[Problem statement]
Write the records below out again word for word, with the pictures removed.

[Exercise data]
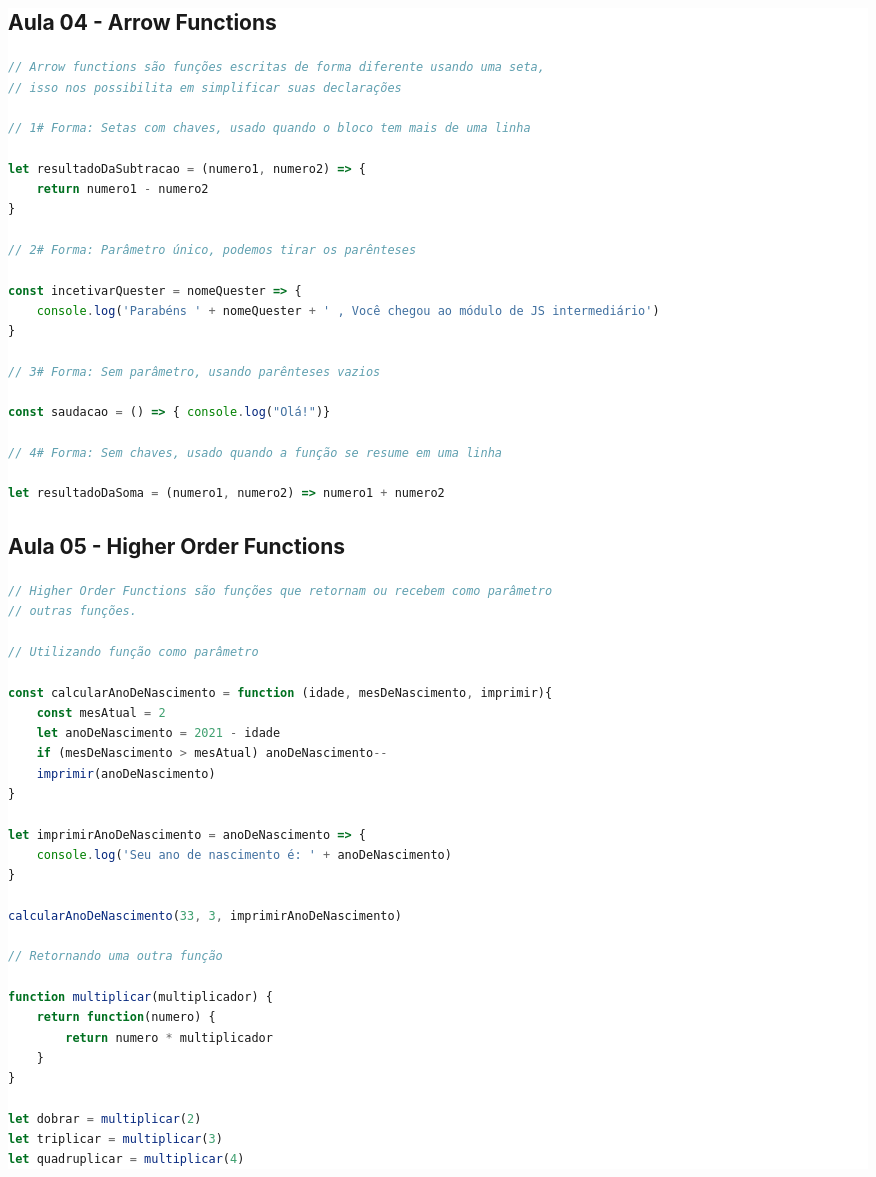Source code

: ## Aula 04 - Arrow Functions

```jsx
// Arrow functions são funções escritas de forma diferente usando uma seta, 
// isso nos possibilita em simplificar suas declarações

// 1# Forma: Setas com chaves, usado quando o bloco tem mais de uma linha

let resultadoDaSubtracao = (numero1, numero2) => {
    return numero1 - numero2
}

// 2# Forma: Parâmetro único, podemos tirar os parênteses

const incetivarQuester = nomeQuester => {
    console.log('Parabéns ' + nomeQuester + ' , Você chegou ao módulo de JS intermediário')
}

// 3# Forma: Sem parâmetro, usando parênteses vazios

const saudacao = () => { console.log("Olá!")} 

// 4# Forma: Sem chaves, usado quando a função se resume em uma linha

let resultadoDaSoma = (numero1, numero2) => numero1 + numero2
```

## Aula 05 - Higher Order Functions

```jsx
// Higher Order Functions são funções que retornam ou recebem como parâmetro 
// outras funções.

// Utilizando função como parâmetro

const calcularAnoDeNascimento = function (idade, mesDeNascimento, imprimir){
    const mesAtual = 2
    let anoDeNascimento = 2021 - idade
    if (mesDeNascimento > mesAtual) anoDeNascimento--
    imprimir(anoDeNascimento)
}

let imprimirAnoDeNascimento = anoDeNascimento => {
    console.log('Seu ano de nascimento é: ' + anoDeNascimento)
}

calcularAnoDeNascimento(33, 3, imprimirAnoDeNascimento)

// Retornando uma outra função

function multiplicar(multiplicador) {
    return function(numero) {
        return numero * multiplicador
    }
}

let dobrar = multiplicar(2)
let triplicar = multiplicar(3)
let quadruplicar = multiplicar(4)
```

[Written answer]
Source code

: ## Aula 04 - Arrow Functions

```jsx
// Arrow functions são funções escritas de forma diferente usando uma seta, 
// isso nos possibilita em simplificar suas declarações

// 1# Forma: Setas com chaves, usado quando o bloco tem mais de uma linha

let resultadoDaSubtracao = (numero1, numero2) => {
    return numero1 - numero2
}

// 2# Forma: Parâmetro único, podemos tirar os parênteses

const incetivarQuester = nomeQuester => {
    console.log('Parabéns ' + nomeQuester + ' , Você chegou ao módulo de JS intermediário')
}

// 3# Forma: Sem parâmetro, usando parênteses vazios

const saudacao = () => { console.log("Olá!")} 

// 4# Forma: Sem chaves, usado quando a função se resume em uma linha

let resultadoDaSoma = (numero1, numero2) => numero1 + numero2
```

## Aula 05 - Higher Order Functions

```jsx
// Higher Order Functions são funções que retornam ou recebem como parâmetro 
// outras funções.

// Utilizando função como parâmetro

const calcularAnoDeNascimento = function (idade, mesDeNascimento, imprimir){
    const mesAtual = 2
    let anoDeNascimento = 2021 - idade
    if (mesDeNascimento > mesAtual) anoDeNascimento--
    imprimir(anoDeNascimento)
}

let imprimirAnoDeNascimento = anoDeNascimento => {
    console.log('Seu ano de nascimento é: ' + anoDeNascimento)
}

calcularAnoDeNascimento(33, 3, imprimirAnoDeNascimento)

// Retornando uma outra função

function multiplicar(multiplicador) {
    return function(numero) {
        return numero * multiplicador
    }
}

let dobrar = multiplicar(2)
let triplicar = multiplicar(3)
let quadruplicar = multiplicar(4)
```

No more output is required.